[Material for the task — start]

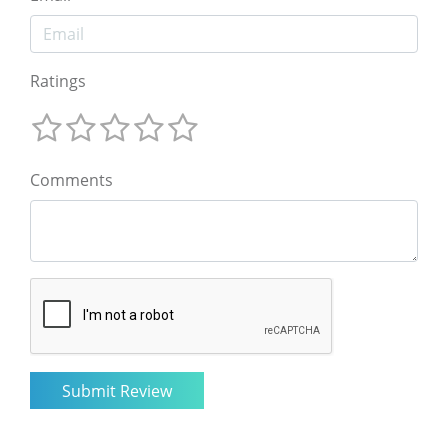
Ratings
Comments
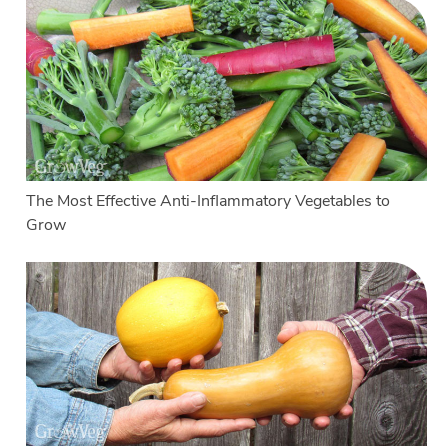
The Most Effective Anti-Inflammatory Vegetables to
Grow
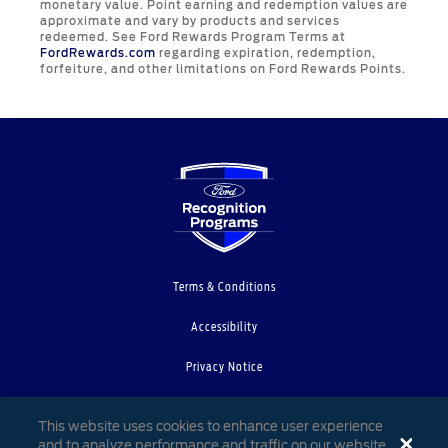
monetary value. Point earning and redemption values are
approximate and vary by products and services
redeemed. See Ford Rewards Program Terms at
FordRewards.com
regarding expiration, redemption,
forfeiture, and other limitations on Ford Rewards Points.
Terms & Conditions
Accessibility
Privacy Notice
Cookie Settings
This website uses cookies to enhance user experience
and to analyze performance and traffic on our website.
Your Privacy Choices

[Material for the task — finish]

**What to do**
A word-for-word transcription of the entries above, free of images, is what is wanted.

**Result of this exercise**
Ratings
Comments
The Most Effective Anti-Inflammatory Vegetables to
Grow
monetary value. Point earning and redemption values are
approximate and vary by products and services
redeemed. See Ford Rewards Program Terms at
FordRewards.com
regarding expiration, redemption,
forfeiture, and other limitations on Ford Rewards Points.
Terms & Conditions
Accessibility
Privacy Notice
Cookie Settings
This website uses cookies to enhance user experience
and to analyze performance and traffic on our website.
Your Privacy Choices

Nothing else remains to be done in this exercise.